作成内容:
不良補綴物による口臭についての文章では、「不良補綴物」はどのようなものを総称する言葉だと説明されていますか。

------ 原文

不良補綴物が原因の口臭

不良補綴物(ふりょうほてつぶつ)とは、入れ歯や歯科治療でのかぶせものなどで不備をきたしているものを総称して指す言葉です。

虫歯などの治療のためにかぶせられたものや、失った歯を補填するための部分入れ歯、あるいは総入れ歯などで本来の歯との整合性が取れていないもの、または口腔内に正しくフィットしていないものなどがその例として挙げられます。

歯のかぶせものなどが本来の歯と正しく整合していない場合、その隙間から食物残滓などが入り込んでしまい、歯磨き等で除去できないままにやがて歯石や歯垢として定着し、さらには虫歯に進行してしかもケアが不可能なかぶせものの下で症状が悪化すると口臭の原因となることが考えられます。

入れ歯に関しても同じ状態が想定でき、正しくフィットしていない入れ歯は部分的なもの、口腔内全域にわたるものの区別なくたくさんの隙間が生じることになります。

したがってその隙間に食物残滓などが溜まってしまい、それらが清掃されずに放置されることで悪臭を放つ原因となります。

これらが主に不良補綴物による口臭の概略ですが、歯科治療痕の下で進行するものはいち早く異常を把握し、速やかに専門の歯科医師を受診することが必要です。

------------
------ 入力データ

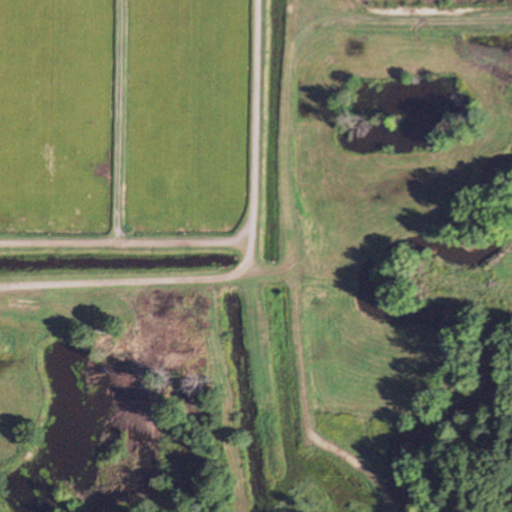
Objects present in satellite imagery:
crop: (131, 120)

------------
------ 入力データ

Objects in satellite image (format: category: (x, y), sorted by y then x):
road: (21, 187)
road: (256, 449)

------------
------ 入力データ

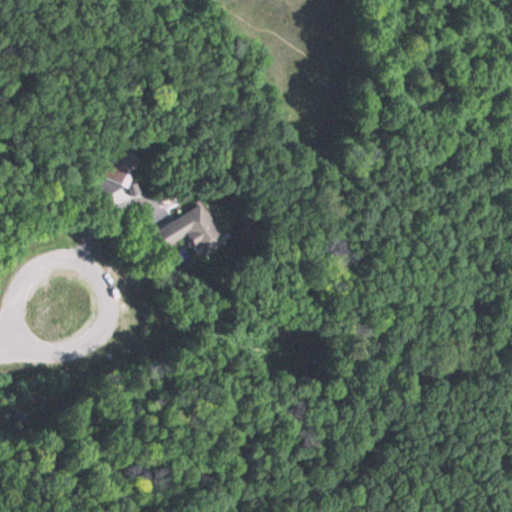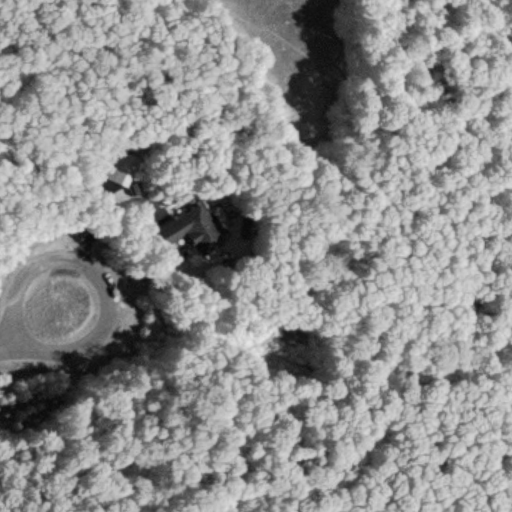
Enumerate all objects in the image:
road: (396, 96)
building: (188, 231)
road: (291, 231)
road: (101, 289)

------------

回答文:
入れ歯や歯科治療でのかぶせものなどで、不備をきたしているものを総称する言葉です。